Da der Bergahorn in Europa seinen hauptsächlichen Standort in kühl-feuchten Bergklimaten hat ist er für die Allee am Rennsteig mit einer Höhe über 600 Metern üNN geradezu prädestiniert. Obwohl er erst ab einem Alter von 120 bis 140 Jahre für die Holzwirtschaft interessant wird, ist er in der Forstwirtschaft der wichtigste Vertreter der Ahorne. Denn neben seiner ökologischen Bedeutung trägt der Bergahorn an seinen Standort vor allen zur Bodenverbesserung bei, da seine Blätter zu äußerst nährstoffhaltigem Humus verrotten. Die Alleen werden also nicht nur den Wanderern in ein paar Jahrzehnten verdienten Schatten spenden sondern jetzt schon ihrem Beitrag zur Biodiversität im Oberhofer Wald leisten.
 
November 2010 Bergahorn-Allee
November 2012 Buche-Eberesche-Allee
April 2013 Bergahorn-Allee
April 2015 Bergahorn-Allee
November 2015 Bergahorn-Allee
 

Allee der "Bäume des Jahres" auf der Kalten Stube am Gieselsberg

Allee am Gieselsberg
Allee am Gieselsberg (Foto: © Dr. Gerhard Zimmer)

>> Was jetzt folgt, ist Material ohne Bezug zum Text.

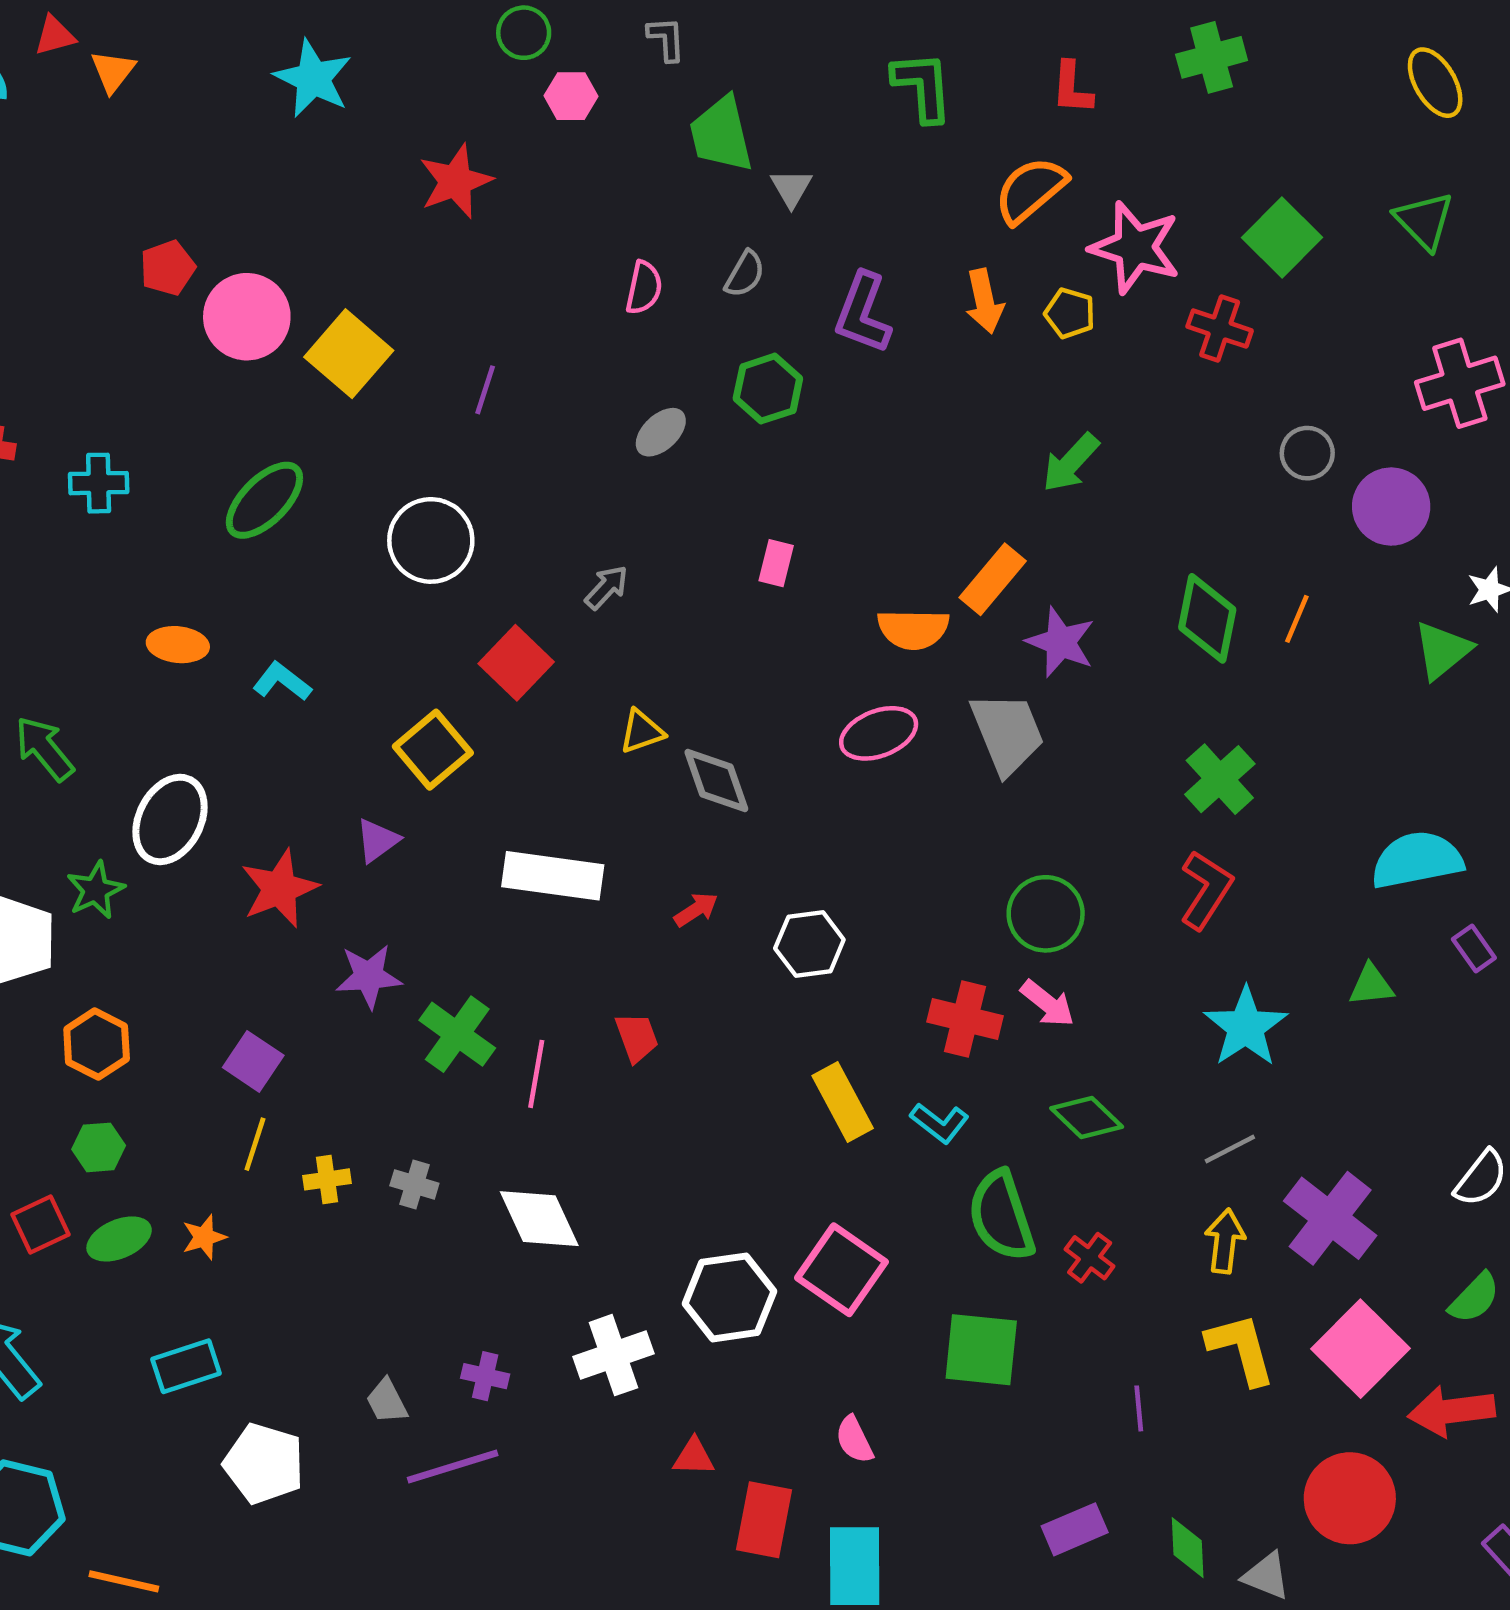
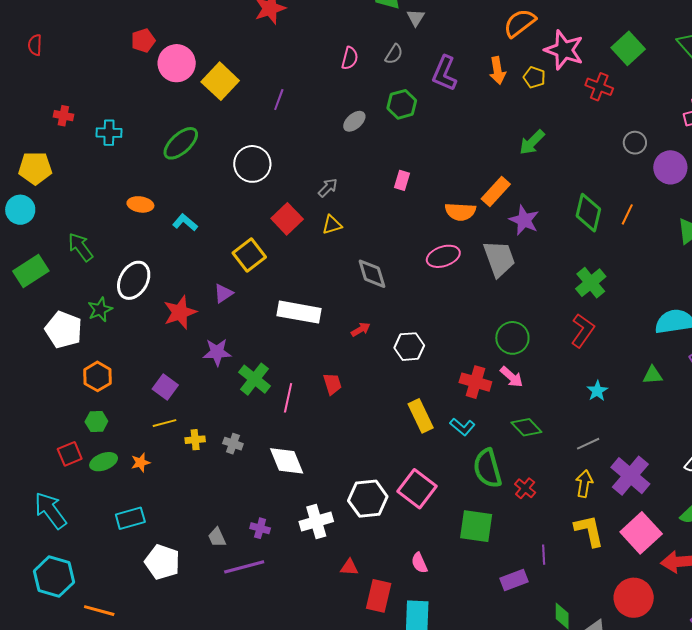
yellow triangle: (642, 731) -> (332, 225), moved
cyan star: (1246, 1027) -> (597, 391), size x0.6
yellow line: (255, 1144) -> (164, 423), turned 55
purple rectangle: (1075, 1529) -> (514, 580), moved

Einer der beliebtesten Wanderwege Schmalkaldens, der zum Gieselsberg, zum Waldhaus und weiter zum Mommelstein führt, war schon seit geraumer Zeit kahl und unansehnlich geworden. Die ursprünglich zu Beginn des 20. Jahrhunderts höchstwahrscheinlich von Stadtförster Ludwig Keudell angelegte wunderschöne Birkenallee unterhalb des Schützenhauses hatte ihren ursprünglichen, typischen Charakter völlig verloren. Der Orkan Kyrill brach im Januar 2007 mehrere der alten Bäume um, einige Stümpfe ragten seit dem nicht gerade einladend aus der Erde.

Fachkundige Spezialisten und bereitwillige Helfer wurden gesucht und gefunden und schließlich konnte am Sonntag, 27.11.2011, das Ergebnis präsentiert werden: 35 schon recht stattliche Bäume (allesamt "Bäume des Jahres", die auch für diesen Standort geeignet sind) bilden entlang des neu vermessenen Weges wieder eine wunderschöne Allee an der Kalten Stube, darunter Stieleichen, Rotbuchen, Eschen, Ebereschen, Hainbuchen, Vogelkirschen, Berg- und Spitzahorn, Speierling, Rosskastanien, Sommerlinden und sogar die Elsbeere als Baum des Jahres 2011.